Hmm… this is only an issue if your method already has side effects, which in itself is a code smell. While I agree that, like many features of c#, these operators can be misused, they also have lots of merit when used properly.
Could you give an example for a situation where you might run into this code?
Casting one class instance into an unrelated class is strange enough, but I would consider modifying the state of objects that were passed as parameters as a code smell.
It sounds a bit like “Don’t wear a red shirt! Because when I stand in this bull fight arena and wave around with it…” 😉
Check out the StackExchange.Redis client library. It’s chock full of every type of implicit and explicit operator to handle converting datatypes into String which is all Redis stores and back again. First time I dug into it I was like what the heck is this 😛
https://github.com/StackExchange/StackExchange.Redis/blob/main/src/StackExchange.Redis/RedisValue.cs
You’d be surprised.
One of the only gotchas I know in Unity revolves around they tried to “help” by overloading operator==
to consider their objects equal to null if they’ve been disposed.
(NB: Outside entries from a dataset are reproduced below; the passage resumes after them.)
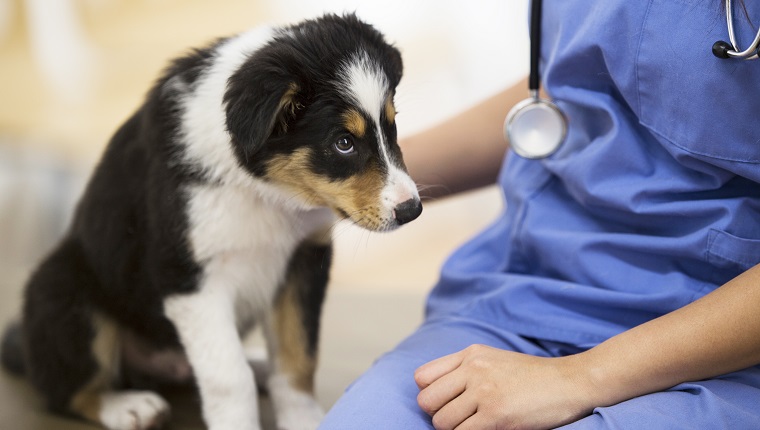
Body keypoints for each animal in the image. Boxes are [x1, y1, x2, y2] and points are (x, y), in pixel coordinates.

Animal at [0, 13, 422, 430]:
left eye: (392, 125)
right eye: (343, 143)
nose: (411, 210)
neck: (265, 192)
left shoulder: (304, 260)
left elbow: (297, 358)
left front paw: (302, 419)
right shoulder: (189, 276)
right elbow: (228, 377)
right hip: (61, 289)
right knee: (64, 391)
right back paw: (128, 407)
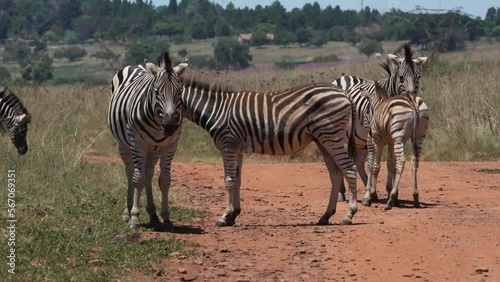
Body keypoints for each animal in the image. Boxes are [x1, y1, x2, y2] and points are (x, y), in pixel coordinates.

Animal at [106, 53, 188, 231]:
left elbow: (164, 180)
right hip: (124, 145)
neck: (158, 122)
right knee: (131, 173)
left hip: (153, 149)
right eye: (157, 92)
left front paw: (166, 218)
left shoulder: (170, 145)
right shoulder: (137, 143)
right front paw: (134, 218)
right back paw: (127, 212)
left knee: (148, 174)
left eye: (179, 92)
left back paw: (153, 215)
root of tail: (136, 65)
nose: (169, 126)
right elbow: (138, 180)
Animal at [179, 76, 360, 227]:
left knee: (350, 169)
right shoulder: (237, 149)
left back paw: (349, 215)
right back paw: (326, 216)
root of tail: (344, 93)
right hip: (322, 139)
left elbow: (229, 180)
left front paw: (224, 217)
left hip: (331, 135)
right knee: (336, 174)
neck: (217, 110)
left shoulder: (228, 145)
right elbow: (237, 179)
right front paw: (233, 215)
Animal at [360, 81, 430, 209]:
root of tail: (411, 100)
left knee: (401, 160)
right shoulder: (391, 143)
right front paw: (394, 195)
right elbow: (390, 164)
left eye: (367, 111)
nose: (368, 131)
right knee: (414, 160)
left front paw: (370, 196)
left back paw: (390, 201)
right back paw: (415, 197)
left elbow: (376, 166)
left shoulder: (378, 141)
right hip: (419, 135)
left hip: (399, 136)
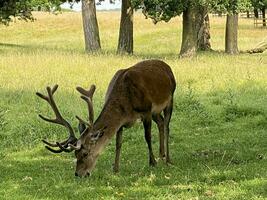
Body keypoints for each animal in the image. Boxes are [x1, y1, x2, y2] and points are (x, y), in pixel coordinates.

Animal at [36, 59, 177, 177]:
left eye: (85, 153)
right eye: (75, 154)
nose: (78, 174)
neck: (126, 106)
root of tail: (167, 66)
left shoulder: (146, 111)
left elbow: (147, 137)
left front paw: (152, 163)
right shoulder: (121, 122)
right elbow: (118, 143)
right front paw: (115, 169)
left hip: (170, 98)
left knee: (166, 125)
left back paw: (168, 159)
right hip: (156, 112)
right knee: (160, 122)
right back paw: (161, 154)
But as people discovered, since that isn’t polymorphic, relying on that shortcut can cause you to get ObjectDisposedExceptions later.
Agreed. You may have a cookie.
Thanks for this. That bug would have definitely caught me off guard. Was not expecting that. I don’t ever use implicit/explicit operators like that so I wasn’t too familiar with their behaviour
The only time I use it is on generic response objects. Being able to pass a response «directly» into the mapping logic when everything works, but being able to inspect the container it lives in when needed, just makes everything so clean.
Super dangerous though..
I’ve used casting overloads quite a few times when I have sort of a “special” form of another existing type and want to use preexisting code. So stuff like
FixPoint => Decimal
VectorPolar => VectorCartesian
MyDateTime => DateTime
ScriptVariable => int/string/decimal/and more.
I know what the article wants to say but… The example is terrible
Constructor overloads or factory methods would have the exact same issue though because they are the same thing with slightly different syntax. There is just a difference of expactation. It is expected from a cast operator that it performs a deep clone if there is mutable data involved but not with a constructor call.
I don’t remember ever using casting operators for reference types though but I could see them used in command patterns or request/response objects.
I’ve suggested on the NSwag to solve the oneOf
issue using explicit casting because you can then define a class for the complete oneOf
case and explicit or implicit cast for all the valid values of that oneOf
class. This allows you to mix value types and references types without going for object
, and one type can be a member of more than one oneOf
class which you can’t with inheritance.
In one of our projects, we used explicit converisons for converting auto-generated objects from swagger/nswag to our business objects/view models and vice versa. Calling the API with the auto-generated client became quite concise and readable.
Or simply avoid using mutable types.
Reminds me how smart it is to learn the depth of design patterns before the breadth of a language.